Looking back through this past year, I am relieved I made the decisions I did. I am happy that my life is where it is at. I love my life, I love the people in it and I am fairly certain that I will be this happy or happier in the future. I know there are some downsides and I pray that those downsides come around and turn out to be positive. Mainly, Smiles. I am keenly aware of how the past year has not been easy for him. He has been a happy boy, but the changes must have affected him in some way…of which I may never really know how the extent. Right now though, I hope he sees a happy mom and a happier dad.
In the future, I pray that he knows that I made this decision with him at the center of it, that I wanted him to grow up differently than the path we were on. I hope he will understand what a healthy, happy, and functioning relationship looks like. I pray every day that he is sees how I am treated and how I treat Mr. 72 and decides that is what he wants in a relationship…and I want him to find that. I want to raise him knowing what is acceptable behavior in a relationship, and what is not. I could not have done that previously. I know the argument could be made that I saw what a loving and functioning relationship was all throughout my life from my parents example…but I think I had other influences that told me that wasn’t real or only few people in life found that type of love…and for some reason I listened to those more than I did the example that was right in front of me.
I really believed that after all this time that the butterflies, excitement and happiness I feel by being with Mr. 72 would have decreased by now…at least a little.
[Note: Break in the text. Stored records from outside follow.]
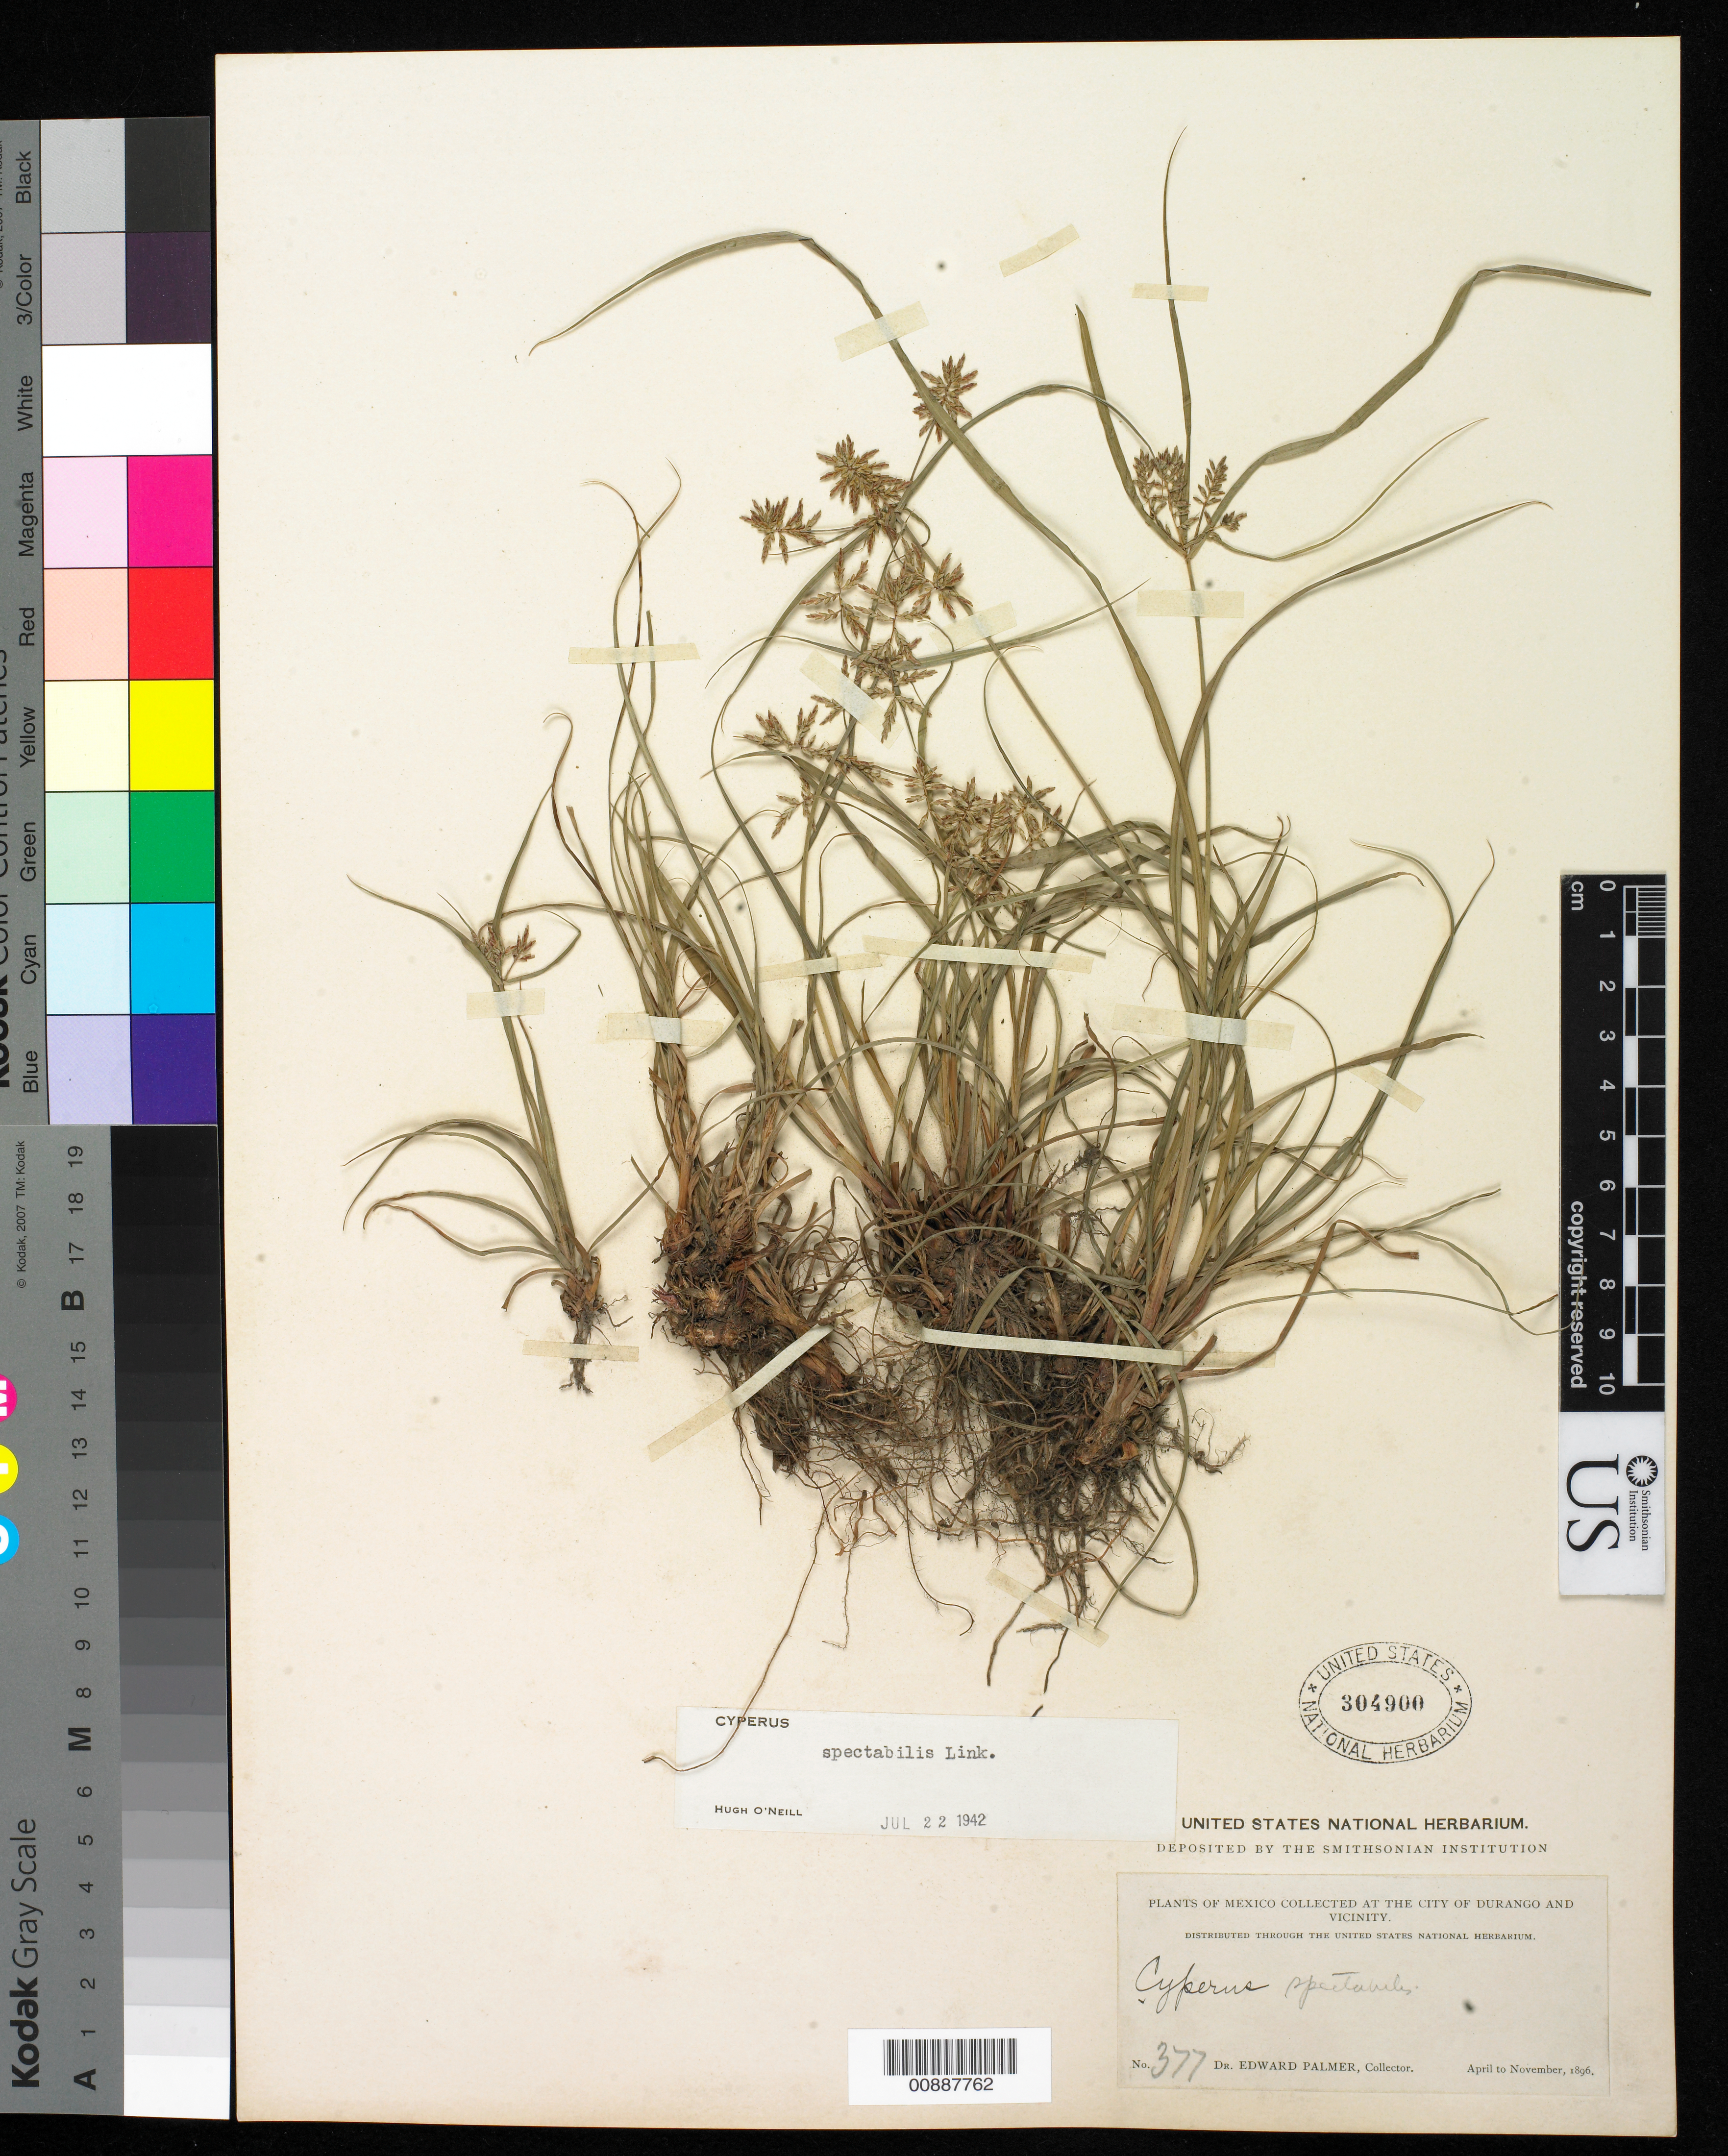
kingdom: Plantae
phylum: Tracheophyta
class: Liliopsida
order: Poales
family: Cyperaceae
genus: Cyperus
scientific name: Cyperus spectabilis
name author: Link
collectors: E. Palmer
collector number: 377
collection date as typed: Apr 1896 to -- Nov 1896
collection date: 1896-04/1896-11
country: Mexico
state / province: Durango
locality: City of Durango and vicinity.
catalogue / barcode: US 304900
It hasn’t. Just this morning driving to work I felt so overwhelmed by how much I love him, how much I love our life and how much I love what it is going to be. I feel satisfied, I feel relief.
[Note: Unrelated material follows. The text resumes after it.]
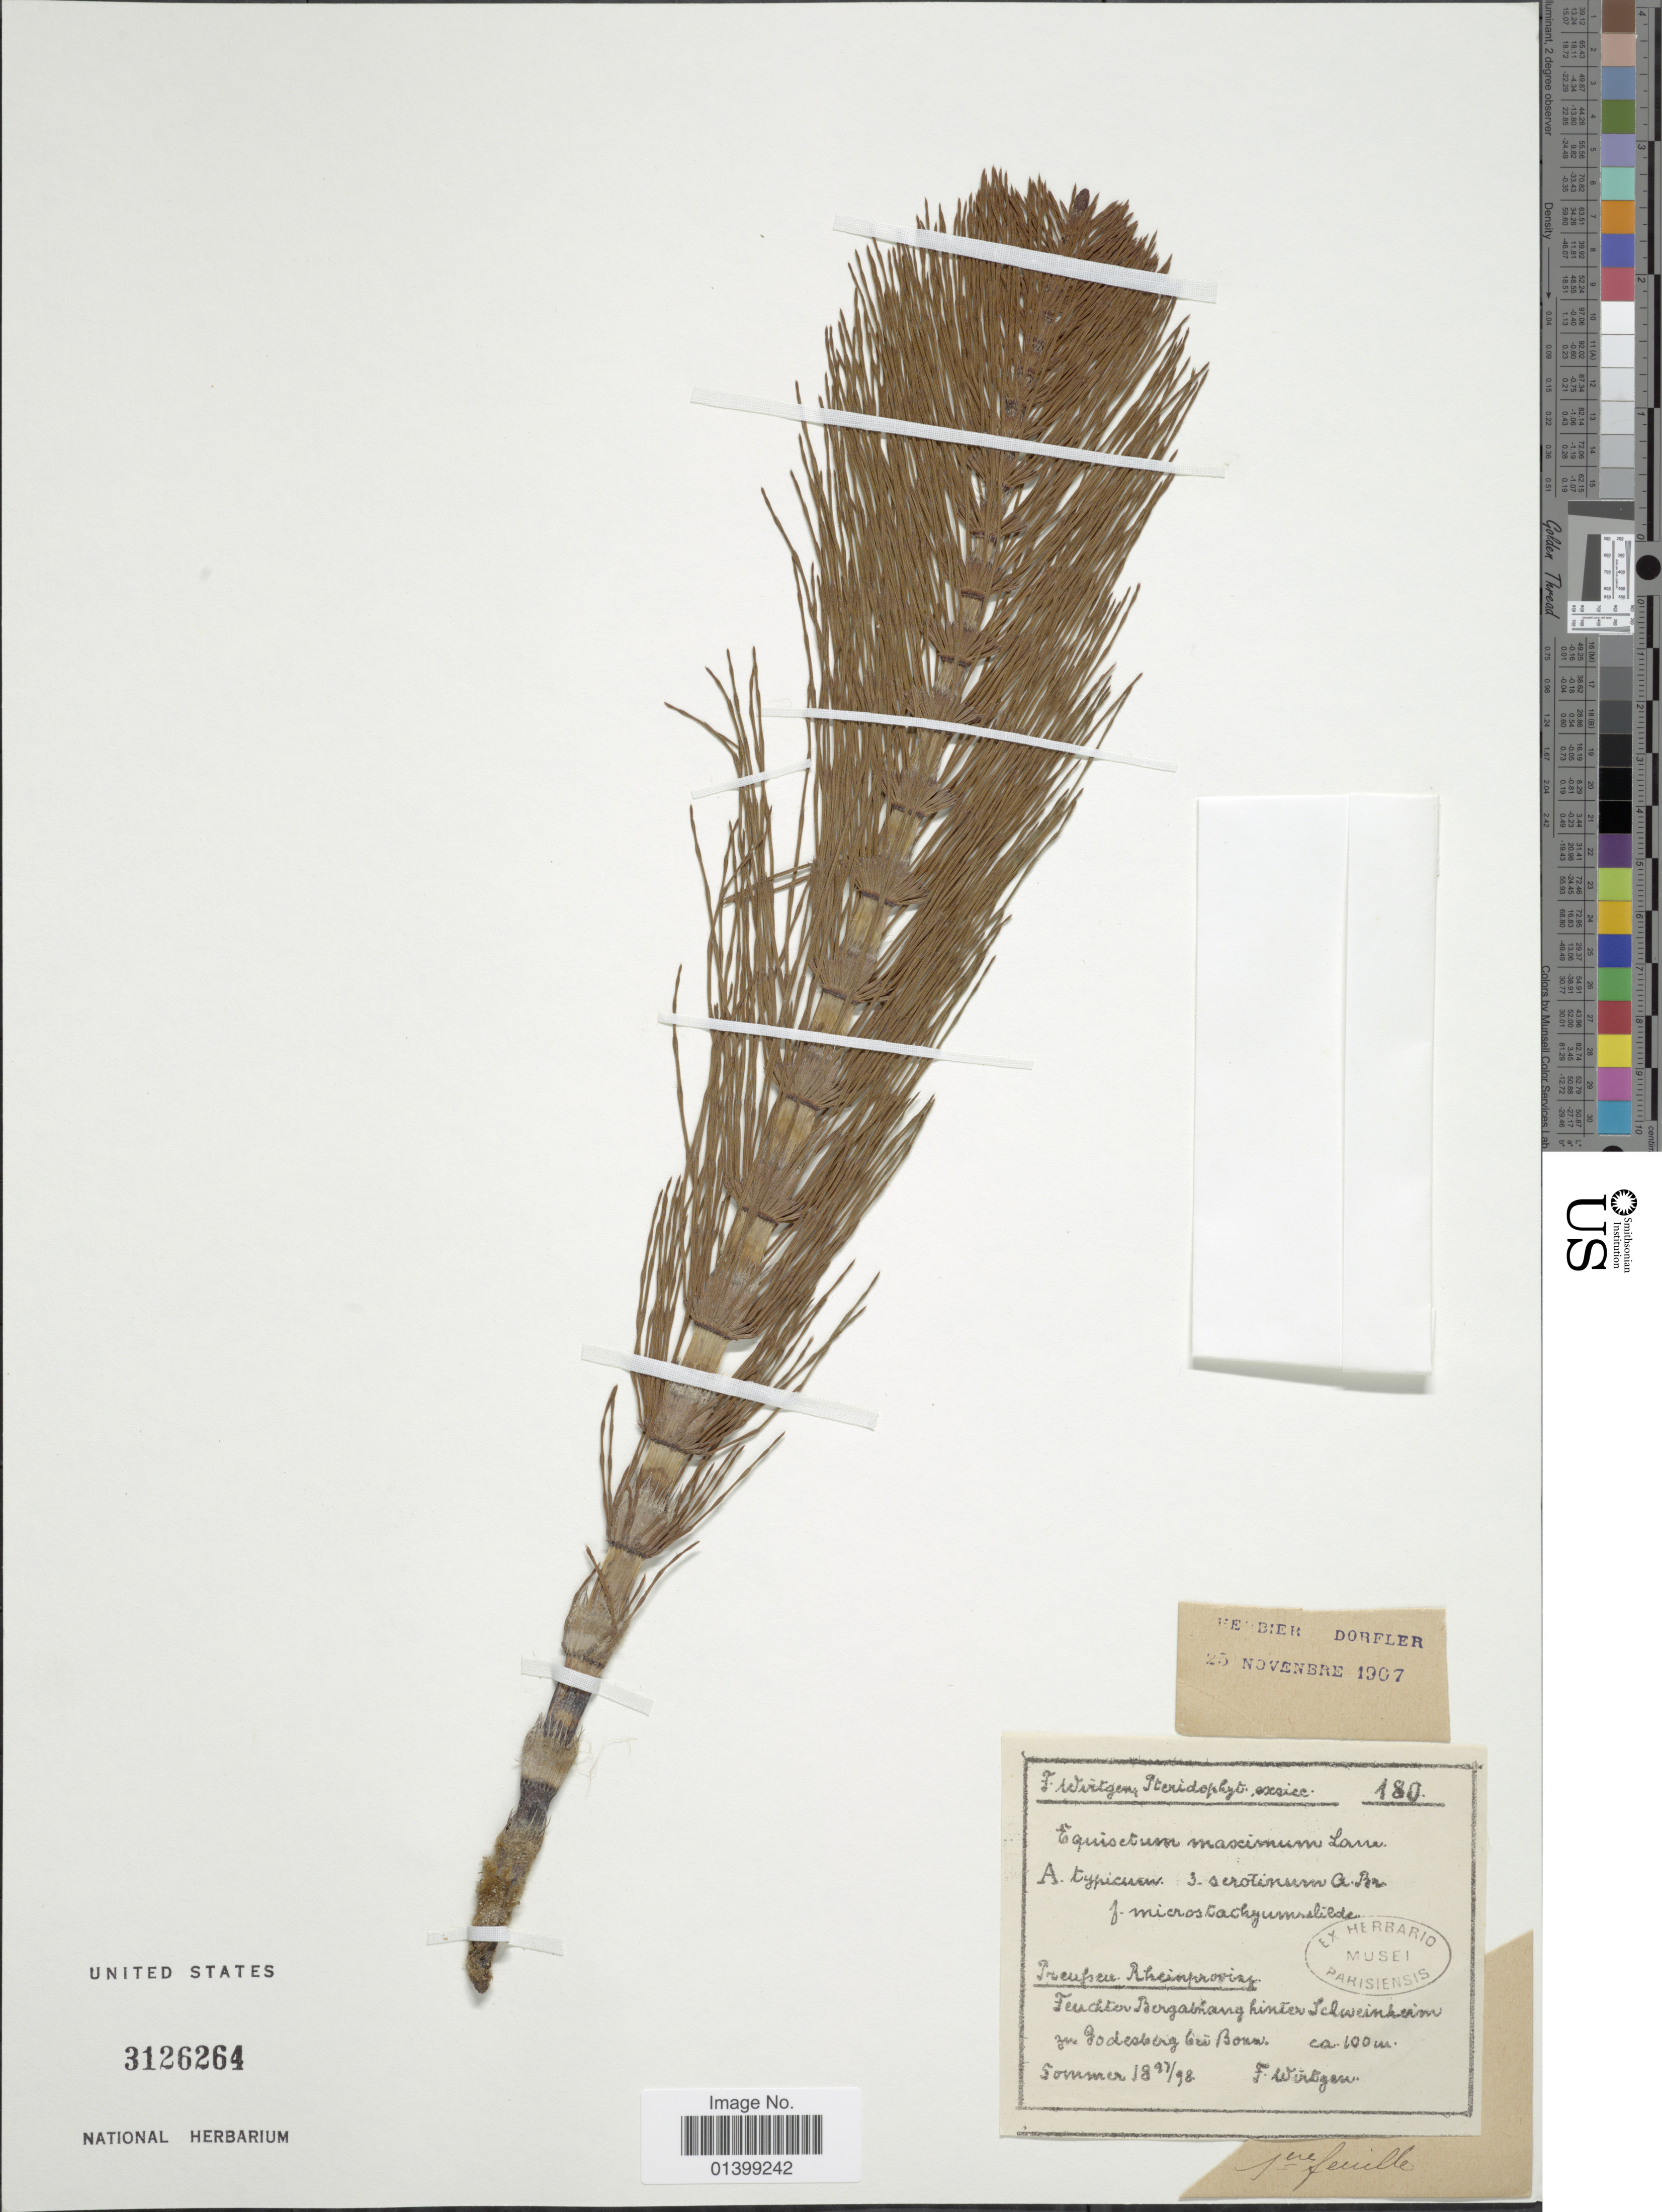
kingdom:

Even though I don’t have what everyone would think of when they imagine their dreams coming true…as long as I have Mr. 72, Smiles and my family, I’m good…everything else is a bonus. I still struggle with a career choice, although I have it pretty locked in at this point. I still don’t know what my religious beliefs are…or at least what I want them to be. I’m still not where I want to be financially. And it’s ok. I have what is important.